=== Dettagli attività ===
Elenca, nell'ordine in cui compaiono, tutte le città nominate nell'intervista sulla formazione di Cinzia riportata più sotto.

=== Sezione del documento ===
--------------------------------
Cinzia, partiamo dalla tua formazione. Hai frequentato le personalità e le scuole più importanti di teatrodanza, come Carolyn Carlson o il Tanztheater di Pina Bausch. Cosa hanno significato per te queste esperienze?

In realtà, la mia formazione ha avuto un percorso piuttosto insolito. Mi considero un’autodidatta. Sono sempre andata alla ricerca di un mio percorso personale che si avvicinasse ai miei bisogni e che mi potesse allontanare anche da certi pregiudizi culturali. Prima di scegliere di diventare una danzatrice professionista ci ho messo un bel po’ e già da piuttosto adulta. E quando è stato il momento di scegliere se diventare una docente di lettere antiche o seguire il mio sogno di sempre, la vita ha fatto sì che potessi abbracciare questa strada, imboccarla con tutti i suoi pro e contro, ma felice di questo gran salto nel vuoto. La mia laurea in Lettere Antiche mi ha consentito di accedere previo audizione al Biennio di Coreografia diretto da Adriana Borriello, presso l’Accademia Nazionale di Danza a Roma, e durante questo Biennio, per merito, venne data a me e ad altre colleghe, una borsa di studio a Wuppertal. Lì il grande incontro con Pina Bausch e con il suo mondo. Dalla sala dove avvenivano le sue creazioni agli uffici dove si lavorava a 360 gradi su tutto, fino alla cena nel suo ristorante preferito, italiano per di più. Con Carolyn Carlson qualche anno dopo in una masterclass a Venezia e poi a Parigi, nel suo Atelier, dove ogni anno organizza delle classi a cui si accede tramite una selezione. E, in quell’occasione, lei mi ha poi offerto la possibilità di incontrare la sua Compagnia a Roubaix, nei giorni di riallestimento di uno spettacolo di sole donne, Inanna. Avvicinarsi a queste due personalità, guardarle da vicino e osservare anche il modo in cui si rapportavano agli interpreti delle loro creazioni, attento e pieno di amore e cura, è stato un dono prezioso che ha nutrito il mio desiderio di avanzare in questo cammino. È stato come saggiare un po’ le fonti e le origini di tutto ciò che oggi conosciamo nella danza contemporanea. Toccare con mano la storia di un certo modo di concepire il movimento e l’arte della coreografia.
--------------------------------
=== Righe di dati ===
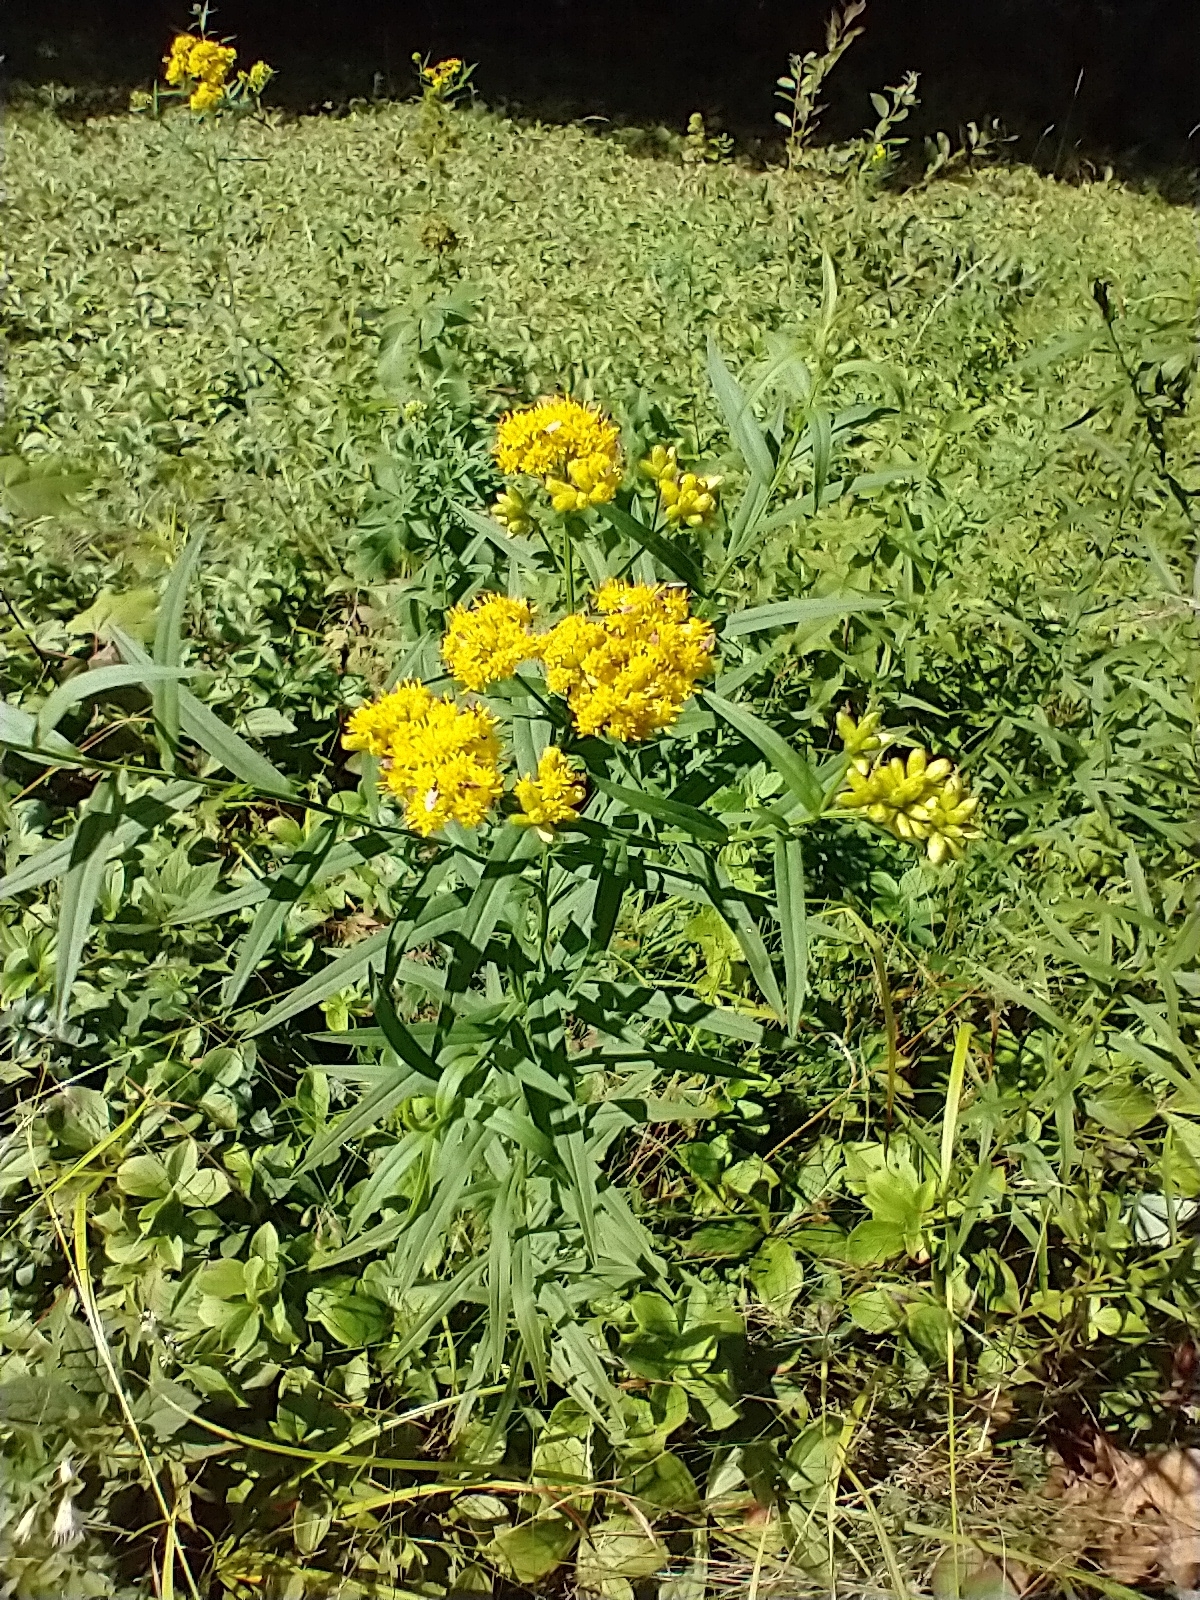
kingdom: Plantae
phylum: Tracheophyta
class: Magnoliopsida
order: Asterales
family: Asteraceae
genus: Euthamia
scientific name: Euthamia graminifolia
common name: Common goldentop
--------------------------------
=== Risultato corretto ===
Roma, Wuppertal, Venezia, Parigi, Roubaix